No holds will be barred during Oprah Winfrey’s exclusive Next Chapter interview with Lance Armstrong, which airs in two parts this Thursday and Friday. We already know that Armstrong admits to doping in the interview — which means that in it, he’ll also probably issue a public apology for using performance enhancers, as well as for the years he spent apparently misleading the public about said doping.
Can Armstrong’s televised mea culpa pave the way for his eventual redemption? It’s possible, as long as he studied up on these memorable public apologies before sitting down with Oprah. Here’s what we’d like to see from Armstrong’s upcoming confession — as inspired by the contrite men who came before him.
Get straight to the point
When Winfrey brings up the doping scandal, Armstrong should swiftly admit to wrongdoing — and say, firmly and simply, that he’s sorry. That was Bill Clinton’s strategy when he addressed the nation on Aug. 17, 1998, admitting that he “did have a relationship with [Monica] Lewinsky that was not appropriate. In fact, it was wrong.”
Of course, that scandal didn’t end with Clinton’s apology — but the frank nature of his statement made it effective nevertheless. Also worth keeping in mind: Nearly 15 years later, everybody loves Clinton again, meaning that all Lance may really need to ensure our forgiveness is time.
Show genuine emotion
Nobody’s asking for dramatic crocodile tears or theatrical voice-quivering. Authentic emotion, though, could humanize Armstrong, much like it did Tiger Woods in his 2010 infidelity apology. Woods seemed truly choked up as he spoke about his shame and vigorously defended his wife Elin, proving that he’s more than an athletic robot.
Hugh Grant’s stutter-filled 1995 Tonight Show appearance — in which he admitted that being arrested for “lewd conduct” with a prostitute was “a bad thing” — may be the most successful public apology ever given by a celebrity. The Brit didn’t just rely on his natural charm: He quickly owned up to what he had done, saying that it would be “bollocks” to make excuses for it and expressing his gratitude to those who had written him letters of support. If Armstrong wants sympathy, he’d do well to eat a slice of humble pie with Oprah.
Michael Richards got off to a good start when he appeared on the Late Show shortly after his infamous, expletive-filled comedy club rant in 2006 — or, at least, a good a start as could be expected. But after admitting to losing his temper onstage, Richards went off the rails, citing everything from general race relations and Hurricane Katrina to jujitsu and “the rage” inside him. It also didn’t help that he kept referring to black people by using the dated term “Afro-Americans.” The moral of the story for Armstrong: Stay on message, and don’t try to blame your actions on a hurricane.
Actually sound, you know, sorry
Partway through his post-rant 2006 interview with Diane Sawyer, Mel Gibson told the newswoman that he was getting tired of atoning for his sins: “I’ve apologized more than anyone I know, so it’s getting old.”

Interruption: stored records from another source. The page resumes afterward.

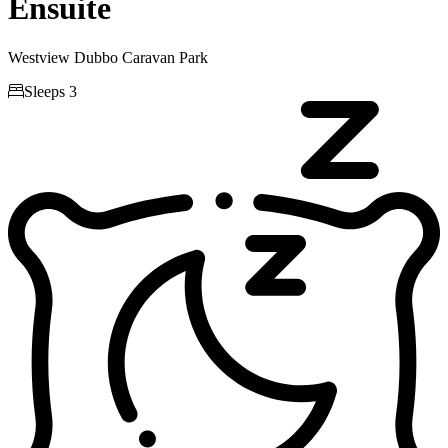
Ensuite
Westview Dubbo Caravan Park

Sleeps 3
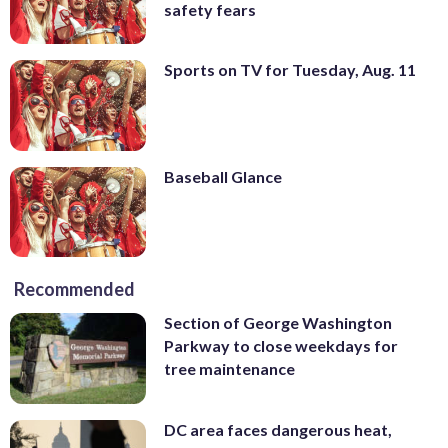
safety fears
Sports on TV for Tuesday, Aug. 11
Baseball Glance
Recommended
Section of George Washington
Parkway to close weekdays for
tree maintenance
DC area faces dangerous heat,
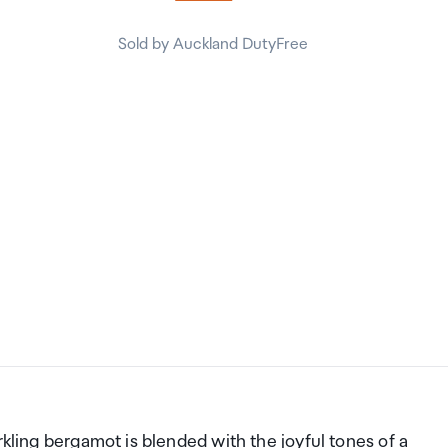
Sold by Auckland DutyFree
rkling bergamot is blended with the joyful tones of a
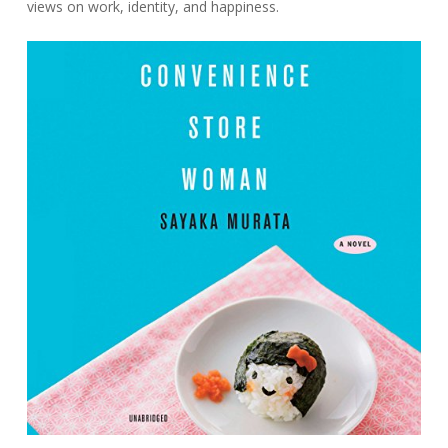
views on work, identity, and happiness.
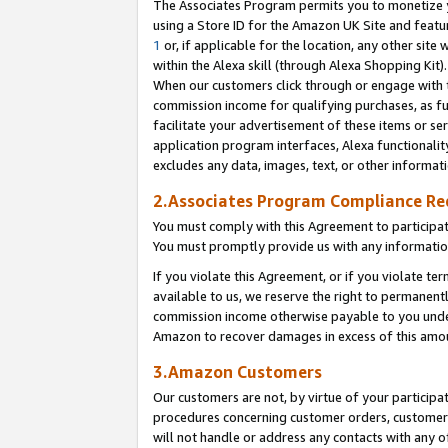
The Associates Program permits you to monetize yo
using a Store ID for the Amazon UK Site and featu
1
or, if applicable for the location, any other site 
within the Alexa skill (through Alexa Shopping Kit
When our customers click through or engage with th
commission income for qualifying purchases, as furt
facilitate your advertisement of these items or ser
application program interfaces, Alexa functionalit
excludes any data, images, text, or other informat
2.Associates Program Compliance R
You must comply with this Agreement to participa
You must promptly provide us with any information
If you violate this Agreement, or if you violate t
available to us, we reserve the right to permanent
commission income otherwise payable to you under 
Amazon to recover damages in excess of this amo
3.Amazon Customers
Our customers are not, by virtue of your participat
procedures concerning customer orders, customer 
will not handle or address any contacts with any o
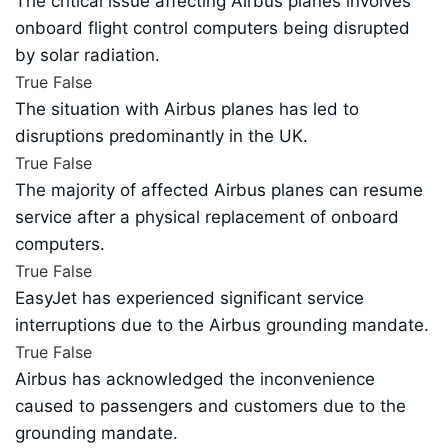
The critical issue affecting Airbus planes involves
onboard flight control computers being disrupted
by solar radiation.
True
False
The situation with Airbus planes has led to
disruptions predominantly in the UK.
True
False
The majority of affected Airbus planes can resume
service after a physical replacement of onboard
computers.
True
False
EasyJet has experienced significant service
interruptions due to the Airbus grounding mandate.
True
False
Airbus has acknowledged the inconvenience
caused to passengers and customers due to the
grounding mandate.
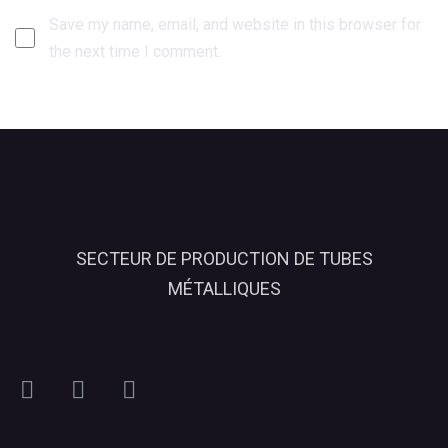
Save my name, email, and website in this browser for
the next time I comment.
SECTEUR DE PRODUCTION DE TUBES
MÉTALLIQUES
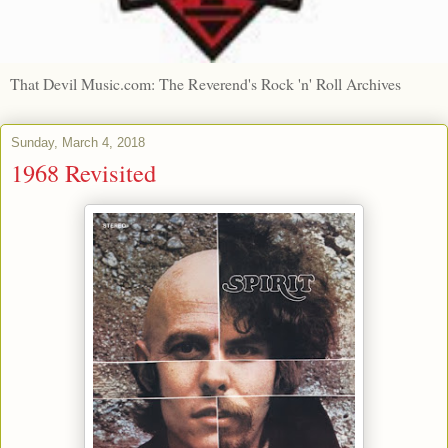
That Devil Music.com: The Reverend's Rock 'n' Roll Archives
Sunday, March 4, 2018
1968 Revisited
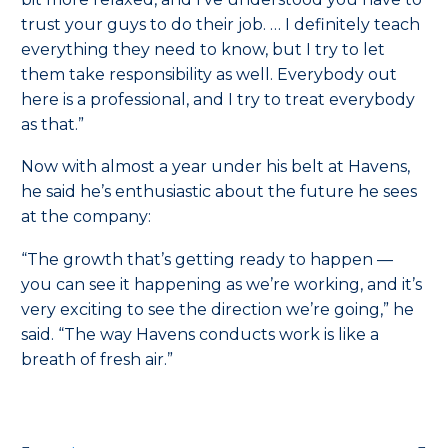
trust your guys to do their job. … I definitely teach
everything they need to know, but I try to let
them take responsibility as well. Everybody out
here is a professional, and I try to treat everybody
as that.”
Now with almost a year under his belt at Havens,
he said he’s enthusiastic about the future he sees
at the company:
“The growth that’s getting ready to happen —
you can see it happening as we’re working, and it’s
very exciting to see the direction we’re going,” he
said. “The way Havens conducts work is like a
breath of fresh air.”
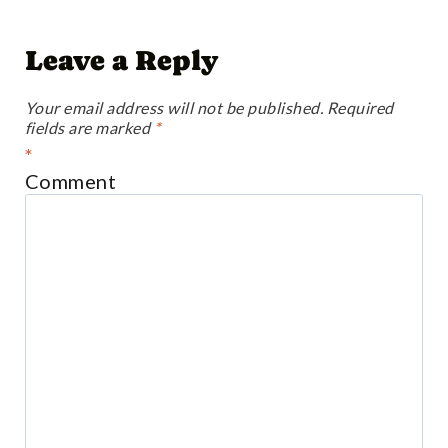
Leave a Reply
Your email address will not be published.
Required
fields are marked
*
*
Comment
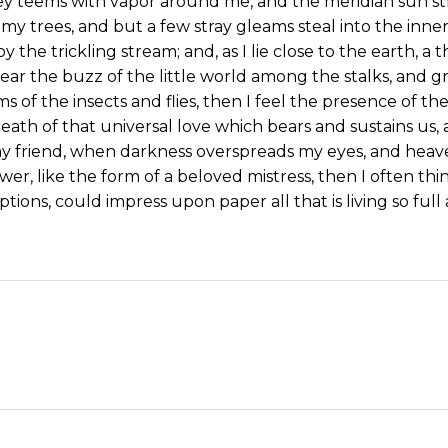
ey teems with vapor around me, and the meridian sun st
my trees, and but a few stray gleams steal into the inne
y the trickling stream; and, as I lie close to the earth,
ear the buzz of the little world among the stalks, and gr
s of the insects and flies, then I feel the presence of 
eath of that universal love which bears and sustains us, a
, my friend, when darkness overspreads my eyes, and hea
wer, like the form of a beloved mistress, then I often thi
tions, could impress upon paper all that is living so ful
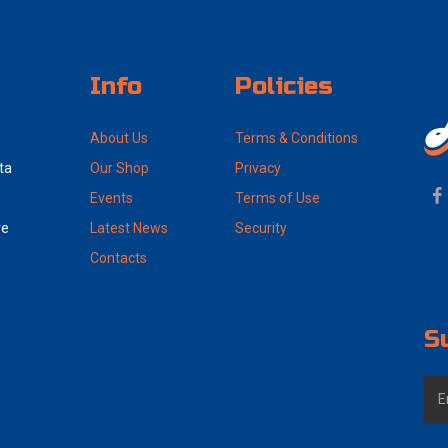
Info
Policies
About Us
Terms & Conditions
ta
Our Shop
Privacy
Events
Terms of Use
ve
Latest News
Security
Contacts
S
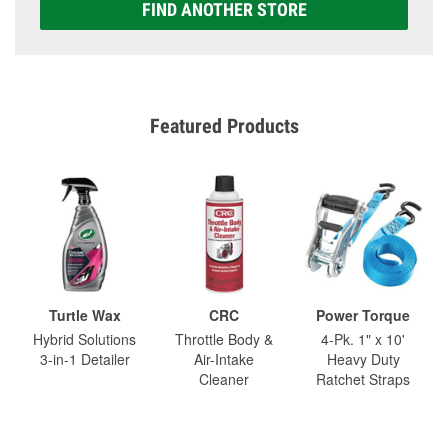
FIND ANOTHER STORE
Featured Products
Turtle Wax
CRC
Power Torque
Hybrid Solutions
Throttle Body &
4-Pk. 1" x 10'
3-in-1 Detailer
Air-Intake
Heavy Duty
Cleaner
Ratchet Straps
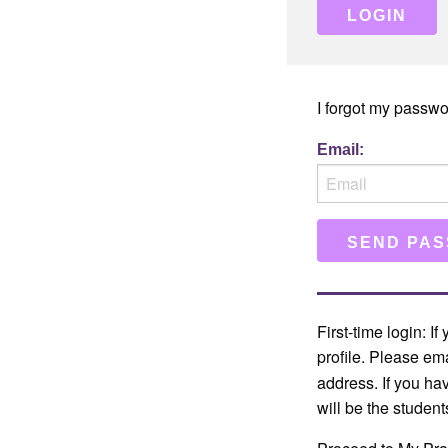
I forgot my passwo
Email:
First-time login: I
profile. Please em
address. If you ha
will be the student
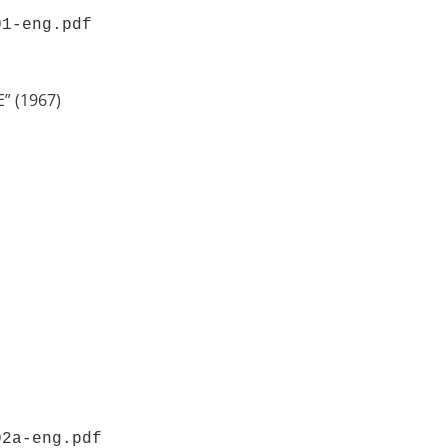
01-eng.pdf 
” (1967)
02a-eng.pdf 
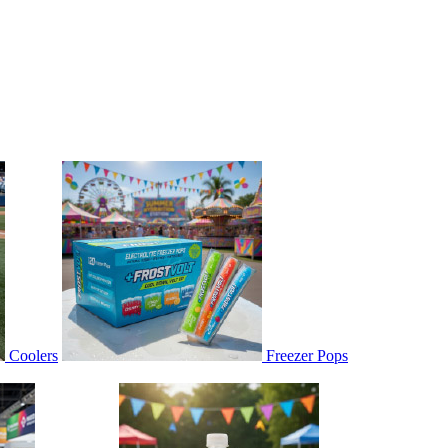
Coolers
Freezer Pops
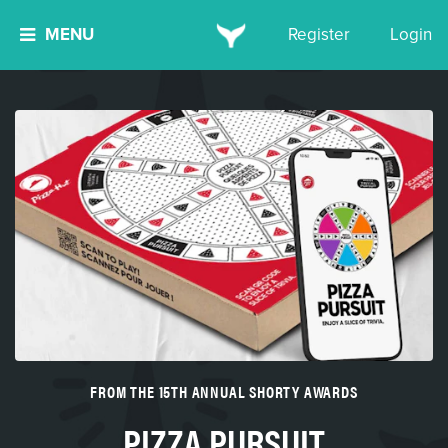
MENU
Register
Login
FROM THE 15TH ANNUAL SHORTY AWARDS
PIZZA PURSUIT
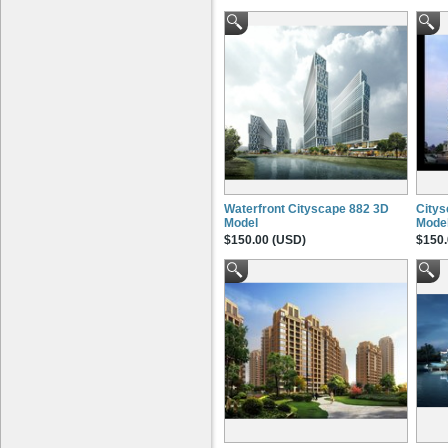
Waterfront Cityscape 882 3D
Citys
Model
Mode
$150.00 (USD)
$150.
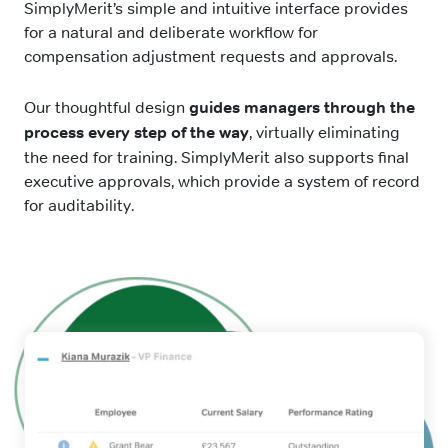
SimplyMerit’s simple and intuitive interface provides
for a natural and deliberate workflow for
compensation adjustment requests and approvals.
Our thoughtful design
guides managers through the
process every step of the way
, virtually eliminating
the need for training. SimplyMerit also supports final
executive approvals, which provide a system of record
for auditability.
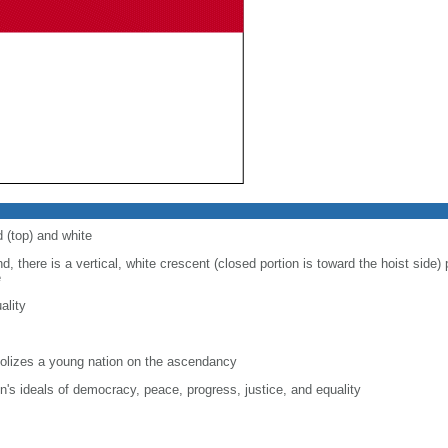
d (top) and white
d, there is a vertical, white crescent (closed portion is toward the hoist side) p
e
ality
lizes a young nation on the ascendancy
on's ideals of democracy, peace, progress, justice, and equality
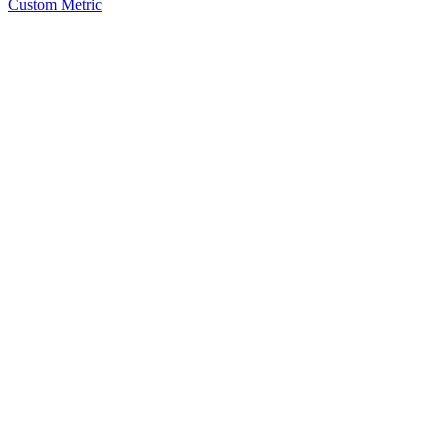
Custom Metric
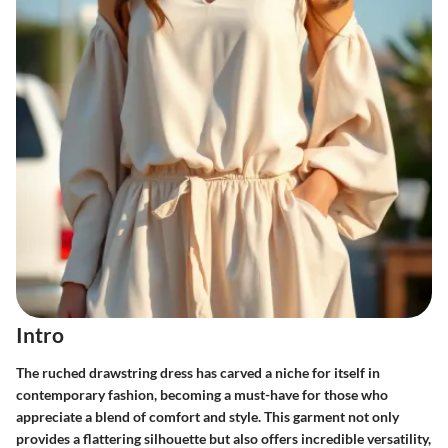
Intro
The ruched drawstring dress has carved a niche for itself in
contemporary fashion, becoming a must-have for those who
appreciate a blend of comfort and style. This garment not only
provides a flattering silhouette but also offers incredible versatility,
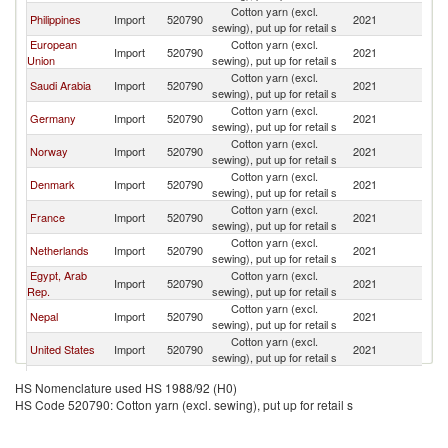
Cotton yarn (excl.
Philippines
Import
520790
2021
In
sewing), put up for retail s
European
Cotton yarn (excl.
Import
520790
2021
In
Union
sewing), put up for retail s
Cotton yarn (excl.
Saudi Arabia
Import
520790
2021
In
sewing), put up for retail s
Cotton yarn (excl.
Germany
Import
520790
2021
In
sewing), put up for retail s
Cotton yarn (excl.
Norway
Import
520790
2021
In
sewing), put up for retail s
Cotton yarn (excl.
Denmark
Import
520790
2021
In
sewing), put up for retail s
Cotton yarn (excl.
France
Import
520790
2021
In
sewing), put up for retail s
Cotton yarn (excl.
Netherlands
Import
520790
2021
In
sewing), put up for retail s
Egypt, Arab
Cotton yarn (excl.
Import
520790
2021
In
Rep.
sewing), put up for retail s
Cotton yarn (excl.
Nepal
Import
520790
2021
In
sewing), put up for retail s
Cotton yarn (excl.
United States
Import
520790
2021
In
sewing), put up for retail s
United
Cotton yarn (excl.
Import
520790
2021
In
HS Nomenclature used HS 1988/92 (H0)
Kingdom
sewing), put up for retail s
HS Code 520790: Cotton yarn (excl. sewing), put up for retail s
Cotton yarn (excl.
Australia
Import
520790
2021
In
sewing), put up for retail s
Cotton yarn (excl.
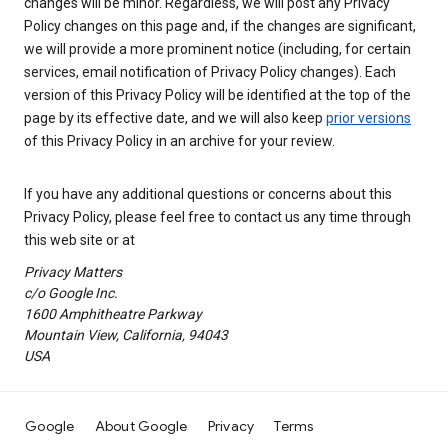
changes will be minor. Regardless, we will post any Privacy
Policy changes on this page and, if the changes are significant,
we will provide a more prominent notice (including, for certain
services, email notification of Privacy Policy changes). Each
version of this Privacy Policy will be identified at the top of the
page by its effective date, and we will also keep
prior versions
of this Privacy Policy in an archive for your review.
If you have any additional questions or concerns about this
Privacy Policy, please feel free to contact us any time through
this web site or at
Privacy Matters
c/o Google Inc.
1600 Amphitheatre Parkway
Mountain View, California, 94043
USA
Google
About Google
Privacy
Terms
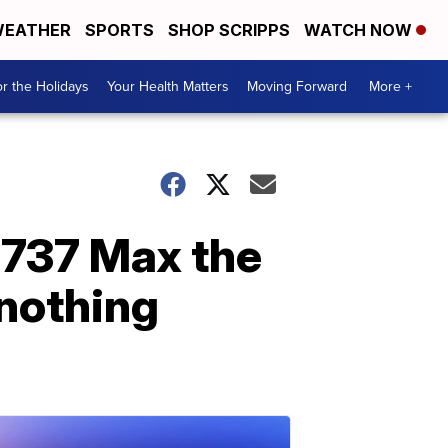
EATHER
SPORTS
SHOP SCRIPPS
WATCH NOW
r the Holidays
Your Health Matters
Moving Forward
More +
 737 Max the
 nothing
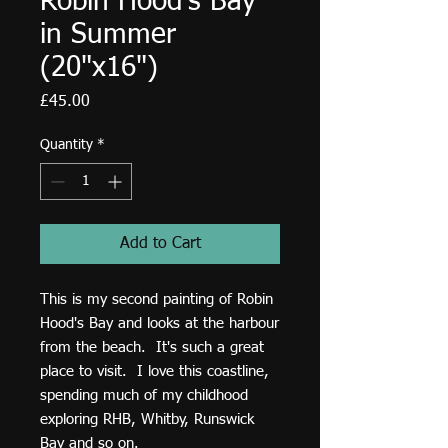
Robin Hood's Bay
in Summer
(20"x16")
Price
£45.00
Quantity
*
Add to Cart
This is my second painting of Robin
Hood's Bay and looks at the harbour
from the beach. It's such a great
place to visit. I love this coastline,
spending much of my childhood
exploring RHB, Whitby, Runswick
Bay and so on.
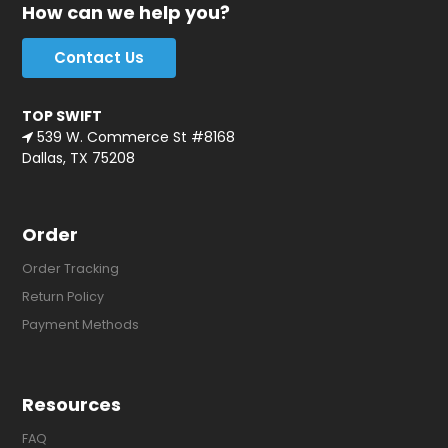
How can we help you?
Contact Us
TOP SWIFT
539 W. Commerce St #8168
Dallas, TX 75208
Order
Order Tracking
Return Policy
Payment Methods
Resources
FAQ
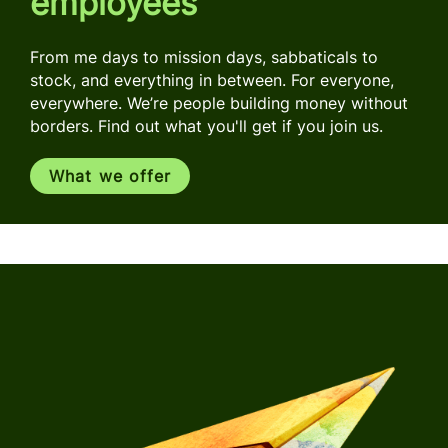
employees
From me days to mission days, sabbaticals to
stock, and everything in between. For everyone,
everywhere. We’re people building money without
borders. Find out what you'll get if you join us.
What we offer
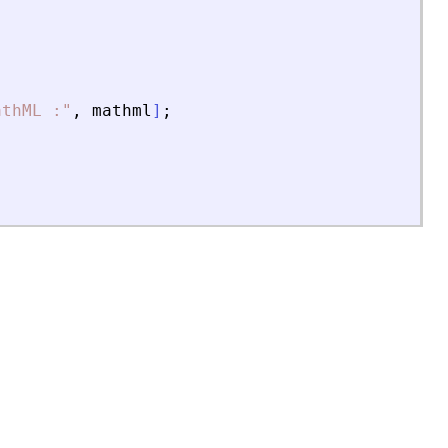
athML :
"
,
mathml
]
;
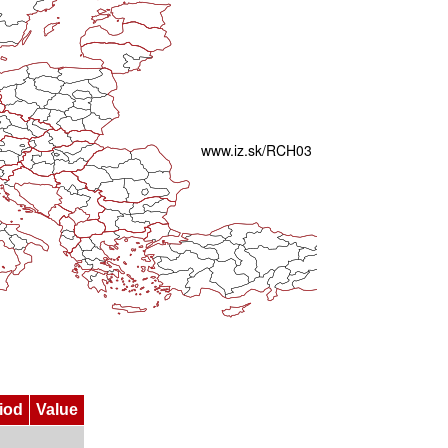
iod
Value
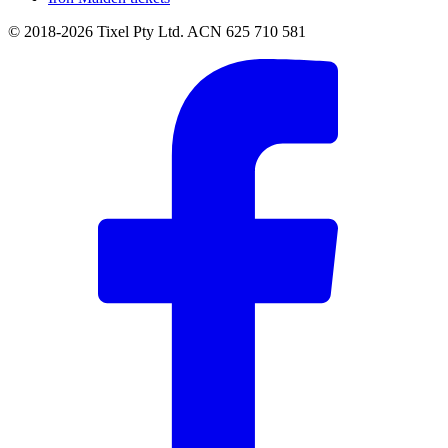
© 2018-2026 Tixel Pty Ltd. ACN 625 710 581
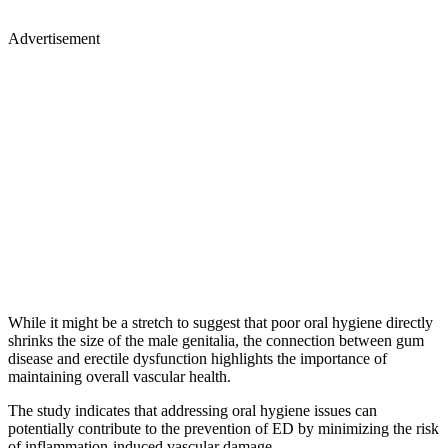
Advertisement
While it might be a stretch to suggest that poor oral hygiene directly
shrinks the size of the male genitalia, the connection between gum
disease and erectile dysfunction highlights the importance of
maintaining overall vascular health.
The study indicates that addressing oral hygiene issues can
potentially contribute to the prevention of ED by minimizing the risk
of inflammation-induced vascular damage.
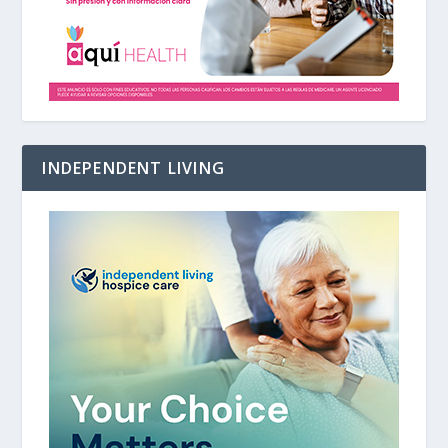
INDEPENDENT LIVING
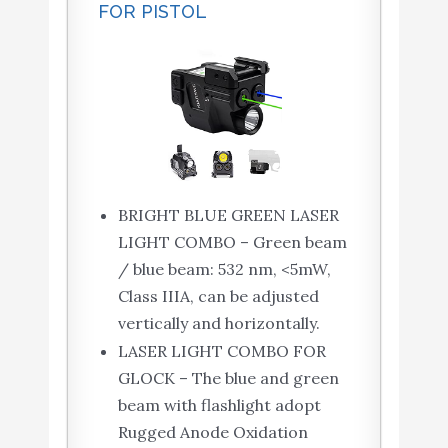
FOR PISTOL
BRIGHT BLUE GREEN LASER
LIGHT COMBO – Green beam
/ blue beam: 532 nm, <5mW,
Class IIIA, can be adjusted
vertically and horizontally.
LASER LIGHT COMBO FOR
GLOCK – The blue and green
beam ​with flashlight ​adopt
Rugged Anode Oxidation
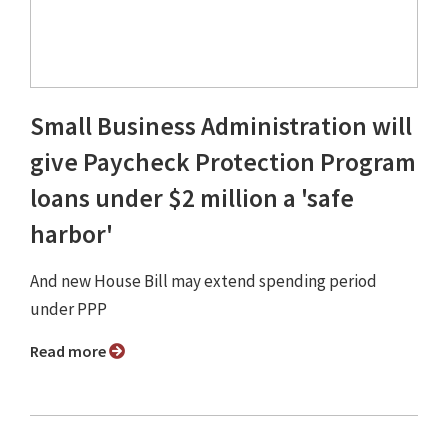
Small Business Administration will
give Paycheck Protection Program
loans under $2 million a 'safe
harbor'
And new House Bill may extend spending period
under PPP
Read more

True as that may have been, the statement didn’t exactly make Gibson sound like he really regretted getting drunk and lobbing anti-Semitic slurs at a police officer — and his weirdly jokey, twitchy demeanor also didn’t help matters. So please, Lance — even if you don’t think you did anything wrong, try at least to sound like you did. If you’re believable enough, you might even convince yourself it’s true.